→ Description of the task: Please identify each line in the entries below that contains the word "mennesker", and copy those lines in full. Case matters, so count only matches with the same capitalization.

→ Given records:
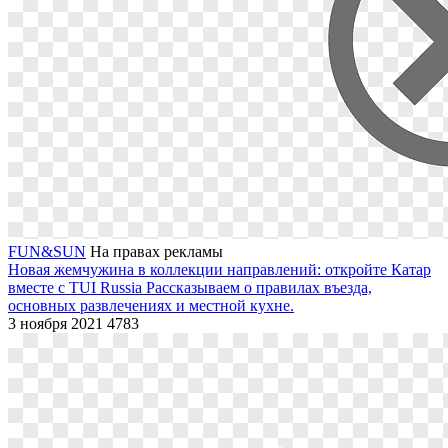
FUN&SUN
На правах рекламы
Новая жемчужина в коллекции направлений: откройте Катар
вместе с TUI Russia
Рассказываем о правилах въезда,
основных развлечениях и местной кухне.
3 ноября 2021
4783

--

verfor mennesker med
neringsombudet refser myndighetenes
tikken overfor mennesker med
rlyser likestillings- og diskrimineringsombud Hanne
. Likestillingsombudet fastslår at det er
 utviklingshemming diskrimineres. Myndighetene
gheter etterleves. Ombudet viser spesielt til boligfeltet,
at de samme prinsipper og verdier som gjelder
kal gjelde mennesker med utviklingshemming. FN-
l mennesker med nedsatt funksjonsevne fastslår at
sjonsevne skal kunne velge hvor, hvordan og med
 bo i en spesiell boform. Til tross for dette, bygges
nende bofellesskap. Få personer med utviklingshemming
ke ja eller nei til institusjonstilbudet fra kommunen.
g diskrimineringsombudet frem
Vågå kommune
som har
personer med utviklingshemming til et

--

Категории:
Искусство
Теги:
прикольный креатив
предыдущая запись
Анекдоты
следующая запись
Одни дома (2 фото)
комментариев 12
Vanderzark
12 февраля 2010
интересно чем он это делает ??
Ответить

→ Result:
verfor mennesker med
tikken overfor mennesker med
kal gjelde mennesker med utviklingshemming. FN-
l mennesker med nedsatt funksjonsevne fastslår at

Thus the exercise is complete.